New research on Sanfilippo type B enzyme replacement therapy

10 May 2021

Research led by Prof. Patricia Dickson, based at The Lundquist Institute and Washington University has found a one-off treatment with enzyme replacement therapy (ERT) at birth improves enzyme levels in the Sanfilippo type B mouse brain for up to four months. This research was supported by a number of grants from the US National Institutes of Health.

Sanfilippo type B involves a change in the gene known as NAGLU. The gene contains the information required to produce an enzyme of the same name, which is essential in the breakdown of heparan sulfate (HS). Faulty NAGLU enzyme leads to a toxic build-up of HS. ERT for type B aims to deliver functional NAGLU enzyme into cells to help clear HS.

However, due to the severe neurological symptoms of Sanfilippo, therapies that target these symptoms need to be active in the brain and must get into the right part of the brain cells to work. 

For this study, Prof. Patricia Dickson and her team studied a modified NAGLU enzyme with improved cellular delivery. They administered this modified enzyme to newborn mice via a single dose directly into the brain’s fluid-filled chambers. 

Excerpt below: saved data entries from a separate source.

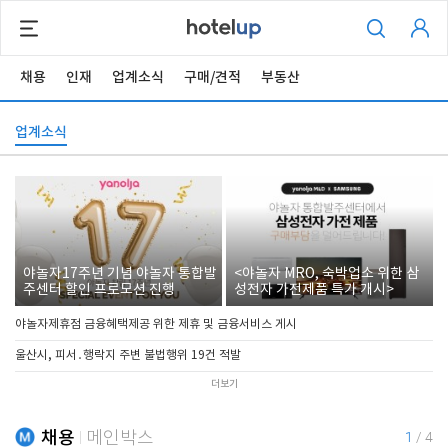
채용
인재
업계소식
구매/견적
부동산
업계소식
야놀자17주년 기념 야놀자 통합발
<야놀자 MRO, 숙박업소 위한 삼
주센터 할인 프로모션 진행
성전자 가전제품 특가 개시>
야놀자제휴점 금융혜택제공 위한 제휴 및 금융서비스 게시
울산시, 피서․행락지 주변 불법행위 19건 적발
더보기
채용
메인박스
1
/
4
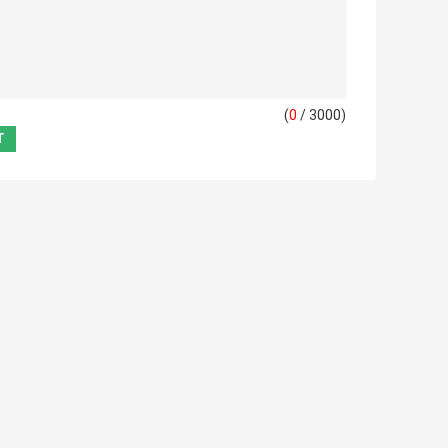
(
0
/ 3000)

In the first four weeks after treatment, they were able to show that the NAGLU was stable, and provided similar levels of enzyme activity as seen in non-Sanfilippo mice. There was also no accumulation of HS seen in the treated type B mice within this timeframe. After an additional three months following the single treatment, NAGLU levels in the brain were only 25% less than those seen in non-Sanfilippo mice.

Despite the ERT being delivered directly into the brain, the team also observed normal NAGLU levels in the liver for up to two weeks post-treatment. This indicates that therapies targeted directly to the brain can possibly reach other parts of the body.

While the research is in the early stages, this encouraging study suggests that early treatment using ERT, followed by less frequent dosing, may be a viable treatment approach for Sanfilippo type B. However, it also emphasises the need for the earliest possible diagnosis of individuals with Sanfilippo, as early administration of ERT may have a more significant effect.